6. Equation 2 defines a way to map \mathbf{z} to \mathbf{x}. To “map” \mathbf{x} to \mathbf{z}, in a probabilistic language, we need to the distribution of \mathbf{z} conditional on \mathbf{x}, \mathbf{p(z|x)}. Due to properties of Gaussian distribution, \mathbf{p(z|x)} also follows a Gaussian distribution, whose mean is equal to (\mathbf{W^TW + \sigma^2I})^{-1}\mathbf{W^T}(\mathbf{x-\mu}). The \mathbf{C_z} is not used in inference, so I omit it here. \mathbf{W}, \mu, \sigma are the same as before.
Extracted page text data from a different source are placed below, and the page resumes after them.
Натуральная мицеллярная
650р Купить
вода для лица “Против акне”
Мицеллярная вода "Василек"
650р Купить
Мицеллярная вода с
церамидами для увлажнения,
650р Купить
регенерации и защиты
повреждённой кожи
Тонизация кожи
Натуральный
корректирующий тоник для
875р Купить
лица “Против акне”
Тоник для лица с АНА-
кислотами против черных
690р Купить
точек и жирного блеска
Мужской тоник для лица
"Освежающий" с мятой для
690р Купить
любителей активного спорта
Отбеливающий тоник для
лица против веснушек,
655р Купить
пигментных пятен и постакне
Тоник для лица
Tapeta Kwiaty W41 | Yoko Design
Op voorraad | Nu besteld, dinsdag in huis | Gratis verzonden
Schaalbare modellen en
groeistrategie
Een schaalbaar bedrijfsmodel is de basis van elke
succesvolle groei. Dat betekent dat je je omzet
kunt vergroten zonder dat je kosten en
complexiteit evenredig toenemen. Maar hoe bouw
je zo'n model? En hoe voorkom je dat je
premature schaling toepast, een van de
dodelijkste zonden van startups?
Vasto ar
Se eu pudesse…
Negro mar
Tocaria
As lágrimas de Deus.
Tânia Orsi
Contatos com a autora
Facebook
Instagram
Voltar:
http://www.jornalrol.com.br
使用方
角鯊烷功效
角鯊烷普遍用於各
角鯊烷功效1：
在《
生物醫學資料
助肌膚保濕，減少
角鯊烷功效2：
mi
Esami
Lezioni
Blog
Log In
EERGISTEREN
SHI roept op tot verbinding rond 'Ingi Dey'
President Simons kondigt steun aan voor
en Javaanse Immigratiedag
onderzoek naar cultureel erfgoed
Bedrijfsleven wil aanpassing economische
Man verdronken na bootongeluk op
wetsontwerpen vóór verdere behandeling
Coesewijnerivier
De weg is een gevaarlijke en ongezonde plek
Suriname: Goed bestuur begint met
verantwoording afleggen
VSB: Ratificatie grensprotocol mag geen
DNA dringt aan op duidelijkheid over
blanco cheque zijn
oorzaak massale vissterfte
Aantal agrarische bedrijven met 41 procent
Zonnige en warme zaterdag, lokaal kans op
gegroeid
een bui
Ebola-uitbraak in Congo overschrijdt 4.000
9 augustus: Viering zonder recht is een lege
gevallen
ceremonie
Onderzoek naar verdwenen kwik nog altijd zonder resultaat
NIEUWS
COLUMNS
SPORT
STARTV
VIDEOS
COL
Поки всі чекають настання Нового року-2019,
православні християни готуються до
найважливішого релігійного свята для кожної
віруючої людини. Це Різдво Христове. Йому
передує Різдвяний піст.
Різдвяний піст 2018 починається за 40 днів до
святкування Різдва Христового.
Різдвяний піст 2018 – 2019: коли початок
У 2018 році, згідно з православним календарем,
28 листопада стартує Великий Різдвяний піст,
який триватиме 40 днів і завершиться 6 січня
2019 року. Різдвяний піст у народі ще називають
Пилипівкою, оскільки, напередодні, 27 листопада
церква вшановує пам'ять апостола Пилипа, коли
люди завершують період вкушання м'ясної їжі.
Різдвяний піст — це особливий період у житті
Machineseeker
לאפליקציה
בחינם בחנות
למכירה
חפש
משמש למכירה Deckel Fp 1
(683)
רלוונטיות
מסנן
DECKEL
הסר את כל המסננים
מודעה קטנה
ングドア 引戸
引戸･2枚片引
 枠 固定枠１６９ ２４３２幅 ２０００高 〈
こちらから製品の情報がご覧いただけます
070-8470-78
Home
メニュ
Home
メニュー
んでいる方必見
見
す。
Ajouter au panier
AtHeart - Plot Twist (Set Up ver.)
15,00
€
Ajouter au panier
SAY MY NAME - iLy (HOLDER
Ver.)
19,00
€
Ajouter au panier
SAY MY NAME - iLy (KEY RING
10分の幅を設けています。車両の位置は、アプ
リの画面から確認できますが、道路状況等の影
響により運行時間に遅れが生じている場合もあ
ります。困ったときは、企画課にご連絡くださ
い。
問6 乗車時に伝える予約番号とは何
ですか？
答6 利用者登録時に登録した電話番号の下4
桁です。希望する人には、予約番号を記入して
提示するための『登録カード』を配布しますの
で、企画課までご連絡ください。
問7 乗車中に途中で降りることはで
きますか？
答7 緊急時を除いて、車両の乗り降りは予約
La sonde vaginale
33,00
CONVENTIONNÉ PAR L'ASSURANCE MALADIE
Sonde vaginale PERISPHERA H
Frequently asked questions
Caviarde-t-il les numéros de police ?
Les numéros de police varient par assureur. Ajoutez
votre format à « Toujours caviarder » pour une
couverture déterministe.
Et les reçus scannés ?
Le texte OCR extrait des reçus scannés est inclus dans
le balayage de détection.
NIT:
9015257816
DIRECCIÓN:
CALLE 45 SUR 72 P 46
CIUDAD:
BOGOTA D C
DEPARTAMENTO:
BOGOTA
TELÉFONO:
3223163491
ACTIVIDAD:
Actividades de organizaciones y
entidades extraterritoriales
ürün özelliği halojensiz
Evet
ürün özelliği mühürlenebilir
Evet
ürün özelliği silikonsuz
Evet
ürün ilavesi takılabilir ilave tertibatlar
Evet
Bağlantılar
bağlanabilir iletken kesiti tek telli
(1)   \begin{equation*}  p(\mathbf{z}) = N(\mathbf{0}, \mathbf{I}) \end{equation*}

(2)   \begin{equation*}  \mathbf{x} = \mathbf{W}\mathbf{z} + \mathbf{\mu} + \mathbf{\epsilon} \end{equation*}

(3)   \begin{equation*}  \mathbf{\epsilon} = N(\mathbf{0}, \sigma^2\mathbf{I}) \end{equation*}

(4)   \begin{equation*}  p(\mathbf{x}|\mathbf{z}) = N(\mathbf{Wz} + \mathbf{\mu}, \sigma^2\mathbf{I}) \end{equation*}

(5)   \begin{equation*}  p(\mathbf{x}) = \int_\mathbf{z} p(\mathbf{x}|\mathbf{z})p(\mathbf{z})dz = N(\mathbf{\mu}_{\mathbf{x}}, \mathbf{C}_\mathbf{x}) \end{equation*}

(6)   \begin{equation*}  p(\mathbf{z}|\mathbf{x}) = \frac{p(\mathbf{x}|\mathbf{z})p(\mathbf{z})}{p(\mathbf{x})} = N(\mathbf{\mu}_{\mathbf{z}}, \mathbf{C}_\mathbf{z}) \end{equation*}

So far, we have defined PPCA. Now it is time to train PPCA. Since the marginal likelihood of \mathbf{x} in equation 4 has an analytic form. We can maximize the p(\mathbf{x}) directly. An alternative way is to use the expectation-maximization (EM) algorithm which sequentially optimizes p(\mathbf{x}) with respect to the distribution of z and with respect to the parameters in each iteration. (EM is commonly used when training a latent variable model.)

Finally, with the trained parameters, \mathbf{W}, \mu, \sigma, we can use equation 6 to map \mathbf{x} to a lower-dimension space. For further details about the derivation and implementation in Python, see the references.

1. Bishop, Christopher M. Pattern recognition and machine learning. springer, 2006.